Age and male sex were not statistically significant in this study, although retinopathy proportions were numerically higher among older adults and males. This result indicates that blood pressure control and disease duration were more influential markers than demographic variables in the present cohort. Larger studies using standardized retinal photography and multivariable modelling can refine the independent contribution of each risk factor.

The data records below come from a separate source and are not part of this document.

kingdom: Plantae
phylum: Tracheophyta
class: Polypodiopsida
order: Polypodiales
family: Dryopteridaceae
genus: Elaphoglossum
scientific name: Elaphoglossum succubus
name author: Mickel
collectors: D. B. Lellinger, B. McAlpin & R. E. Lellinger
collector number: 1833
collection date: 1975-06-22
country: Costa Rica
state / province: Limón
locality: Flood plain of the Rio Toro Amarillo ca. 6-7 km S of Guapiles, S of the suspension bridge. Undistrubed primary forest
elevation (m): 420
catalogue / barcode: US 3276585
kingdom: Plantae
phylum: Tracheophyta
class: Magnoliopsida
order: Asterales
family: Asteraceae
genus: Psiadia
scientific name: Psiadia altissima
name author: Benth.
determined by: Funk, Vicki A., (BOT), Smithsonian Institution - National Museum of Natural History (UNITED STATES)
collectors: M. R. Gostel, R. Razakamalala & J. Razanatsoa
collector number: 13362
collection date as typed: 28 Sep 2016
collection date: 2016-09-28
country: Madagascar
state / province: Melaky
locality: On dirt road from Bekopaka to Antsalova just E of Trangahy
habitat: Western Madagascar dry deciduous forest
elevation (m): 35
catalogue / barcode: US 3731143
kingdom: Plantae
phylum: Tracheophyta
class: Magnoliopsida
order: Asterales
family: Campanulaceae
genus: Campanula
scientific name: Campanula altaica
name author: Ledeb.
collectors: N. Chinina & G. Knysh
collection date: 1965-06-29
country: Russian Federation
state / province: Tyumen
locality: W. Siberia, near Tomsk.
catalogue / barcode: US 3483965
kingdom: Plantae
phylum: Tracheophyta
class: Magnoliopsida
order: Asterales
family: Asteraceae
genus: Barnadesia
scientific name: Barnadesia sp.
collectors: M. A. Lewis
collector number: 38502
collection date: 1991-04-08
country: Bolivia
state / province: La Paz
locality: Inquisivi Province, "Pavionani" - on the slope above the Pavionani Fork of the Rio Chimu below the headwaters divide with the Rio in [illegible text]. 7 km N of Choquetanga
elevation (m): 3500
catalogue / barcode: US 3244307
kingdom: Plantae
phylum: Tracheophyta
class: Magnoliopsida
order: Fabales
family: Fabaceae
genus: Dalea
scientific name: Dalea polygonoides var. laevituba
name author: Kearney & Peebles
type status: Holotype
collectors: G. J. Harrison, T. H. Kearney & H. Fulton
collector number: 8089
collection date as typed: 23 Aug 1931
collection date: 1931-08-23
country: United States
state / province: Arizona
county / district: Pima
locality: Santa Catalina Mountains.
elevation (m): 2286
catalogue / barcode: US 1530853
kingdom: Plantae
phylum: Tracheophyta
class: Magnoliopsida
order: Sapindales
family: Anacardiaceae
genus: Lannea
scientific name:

The findings support routine retinal screening for adults with systemic hypertension, particularly those with uncontrolled blood pressure, longer disease duration, and diabetes mellitus. Integration of medicine and ophthalmology services can improve early detection of microvascular damage and guide intensification of systemic management.
Limitations
This study had certain limitations. The sample size was limited to 100 participants from a single tertiary care hospital, restricting wider generalization. Consecutive sampling was used, so community prevalence was not estimated. Fundus grading was based on clinical examination rather than standardized retinal photography. Multivariable adjustment was limited by the available sample size. Findings should be interpreted within this hospital-based context.
CONCLUSION
Hypertensive retinopathy was identified in more than two-fifths of adults with systemic hypertension in this hospital-based study. Mild retinal changes were the predominant pattern, but advanced grades were also observed in a small proportion. Uncontrolled blood pressure showed a strong and statistically significant association with retinopathy, and longer duration of hypertension further increased retinal involvement. Diabetes mellitus also contributed to higher retinal risk. These findings emphasize the need for regular fundus evaluation among hypertensive adults, especially those with poor blood pressure control or long-standing disease. Coordinated care between physicians and ophthalmologists can support early detection of target-organ damage and timely strengthening of systemic hypertension management.